G8 Leaders Decide to “Seriously Consider” Emission Cuts
The Group of Eight (G8) summit brought the planet’s most powerful economies together last week to discuss issues like foreign policy, trade, and climate change. Buzz and speculation abounded before the meeting even began when the Bush Administration came out against host country Germany’s proposal to limit global temperature rise this century to 3.6 degrees Fahrenheit (2 degrees Celsius) and to cut emissions to 50 percent below 1990 levels. Instead, President Bush proposed his own plan for a series of meetings from which nations would agree on an emissions goal and then figure out how to achieve that goal on their own. But German Chancellor Angela Merkel was quoted as saying that her proposal was “non-negotiable as far as I am concerned.”
Well, turns out her proposal was quite negotiable. Rather than agreeing on concrete cuts, the G8 agreed to “seriously consider” cutting emissions 50 percent by 2050. They plan to develop a global framework on emissions by the end of 2008, and they affirmed the importance of developing nations to limit emissions.
What happened? Where’s the hard talk, the aggressive goals, the accountability? They’re just going to “seriously consider” it?
It seems that most world leaders were so happy that the United States was even in on the talks that the rest was second fiddle. British Prime Minister Tony Blair called the agreement "a major, major step forward." Yvo de Boer, head of the United Nations Climate Change Secretariat said it was "a very positive outcome." The Financial Times editorialized that "the G8 summit marks a turning point on tackling climate change." Even Chancellor Merkel said she was "very satisfied" with the meetings.

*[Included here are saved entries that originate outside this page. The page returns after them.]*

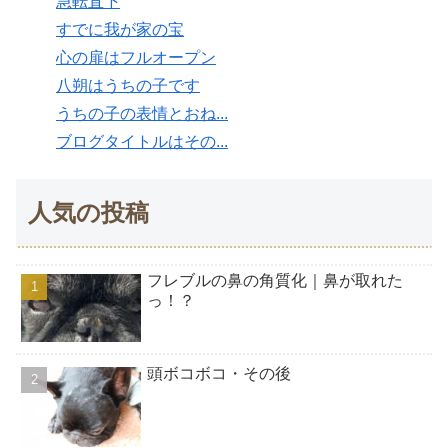
急転直下
すでに我が家の宝
心の扉はフルオープン
八朔はうちの子です
うちの子の表情とおね...
ブログタイトルはその...
人気の投稿
フレブルの鼻の角質化｜鼻が取れた
っ！？
頭ボコボコ・その後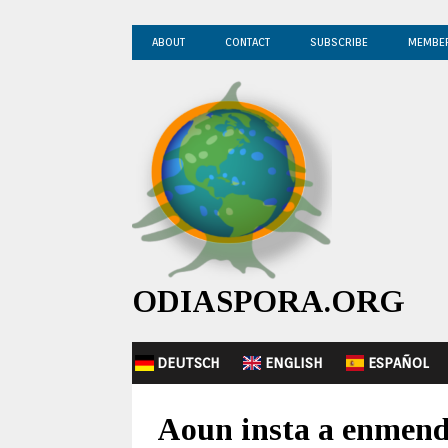
ABOUT
CONTACT
SUBSCRIBE
MEMBE
ODIASPORA.ORG
DEUTSCH
ENGLISH
ESPAÑOL
Aoun insta a enmenda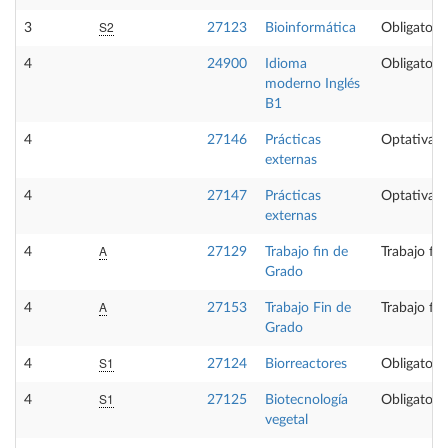
S2
3
27123
Bioinformática
Obligatoria
4
24900
Idioma
Obligatoria
moderno Inglés
B1
4
27146
Prácticas
Optativa
externas
4
27147
Prácticas
Optativa
externas
A
4
27129
Trabajo fin de
Trabajo fi
Grado
A
4
27153
Trabajo Fin de
Trabajo fi
Grado
S1
4
27124
Biorreactores
Obligatoria
S1
4
27125
Biotecnología
Obligatoria
vegetal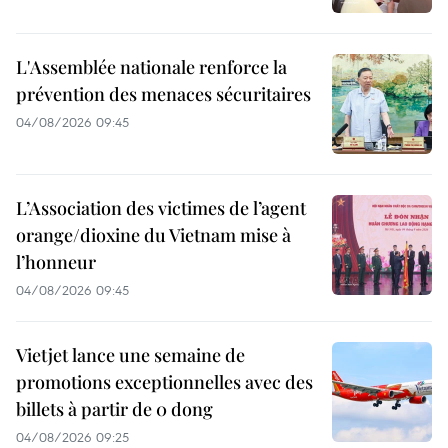
L'Assemblée nationale renforce la
prévention des menaces sécuritaires
04/08/2026 09:45
L’Association des victimes de l’agent
orange/dioxine du Vietnam mise à
l’honneur
04/08/2026 09:45
Vietjet lance une semaine de
promotions exceptionnelles avec des
billets à partir de 0 dong
04/08/2026 09:25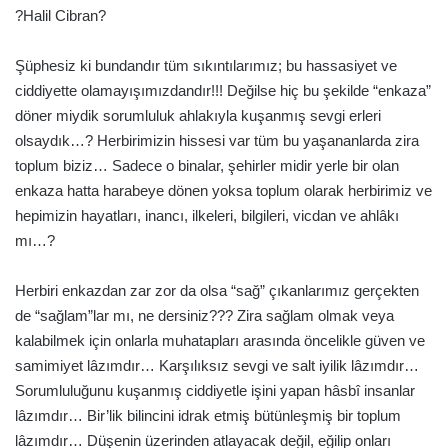
?Halil Cibran?
Şüphesiz ki bundandır tüm sıkıntılarımız; bu hassasiyet ve
ciddiyette olamayışımızdandır!!! Değilse hiç bu şekilde “enkaza”
döner miydik sorumluluk ahlakıyla kuşanmış sevgi erleri
olsaydık…? Herbirimizin hissesi var tüm bu yaşananlarda zira
toplum biziz… Sadece o binalar, şehirler midir yerle bir olan
enkaza hatta harabeye dönen yoksa toplum olarak herbirimiz ve
hepimizin hayatları, inancı, ilkeleri, bilgileri, vicdan ve ahlâkı
mı…?
Herbiri enkazdan zar zor da olsa “sağ” çıkanlarımız gerçekten
de “sağlam”lar mı, ne dersiniz??? Zira sağlam olmak veya
kalabilmek için onlarla muhatapları arasında öncelikle güven ve
samimiyet lâzımdır… Karşılıksız sevgi ve salt iyilik lâzımdır…
Sorumluluğunu kuşanmış ciddiyetle işini yapan hâsbî insanlar
lâzımdır… Bir’lik bilincini idrak etmiş bütünleşmiş bir toplum
lâzımdır… Düşenin üzerinden atlayacak değil, eğilip onları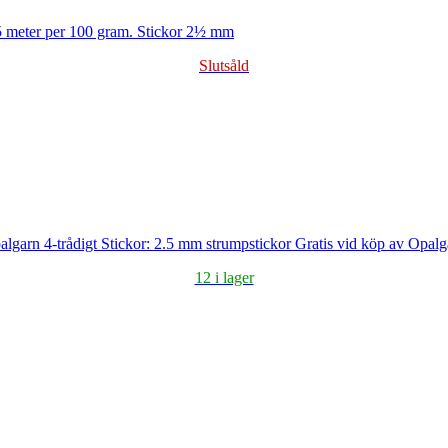
5 meter per 100 gram. Stickor 2½ mm
Slutsåld
algarn 4-trådigt Stickor: 2.5 mm strumpstickor Gratis vid köp av Opalg
12 i lager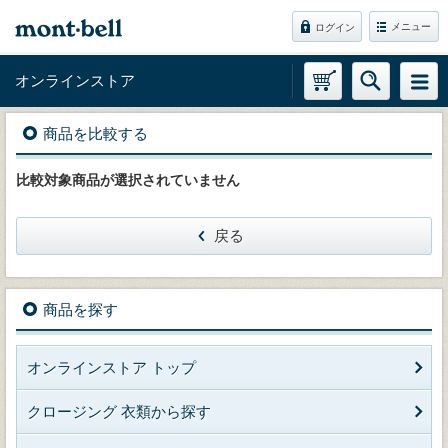
メニュー
ログイン
オンラインストア
商品を比較する
比較対象商品が選択されていません
戻る
商品を探す
オンラインストア トップ
クロージング 衣類から探す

Others were less satisfied. Daniel Mittler, climate policy advisor of Greenpeace International said of the meetings, “The U.S. isolation in refusing to accept binding emission cuts has become blindingly obvious…” Likewise, Philip Clapp of the U.S. National Environmental Trust said that although Chancellor Merkel and Prime Minister Blair were portraying the agreement positively, "President Bush didn't give them an inch. The best they could get from him was a statement that their 50 percent-by-2050 emissions reduction proposal would be `seriously considered.` That's a pretty tiny landmark."
Did the G8 leaders fall to the lowest common denominator? Would it not have been better for them to move forward without the United States and commit to Merkel’s targets?
Financial Times
G-8 Summit 2007
Guardian
Taipei Times

June 15th, 2007 at 1:15 pm
There’s no way Bush would subjugate us to UN authority on this issue… it was a non-starter.
We’re already beating the pants off the Kyoto signatories and we’ll continue to lead the world in actual results (by things like posting true net reductions even during a time of economic gain) without sacrificing our sovereignty or the well being of our economy (upon which our environment, charity and all government action and altruism depends).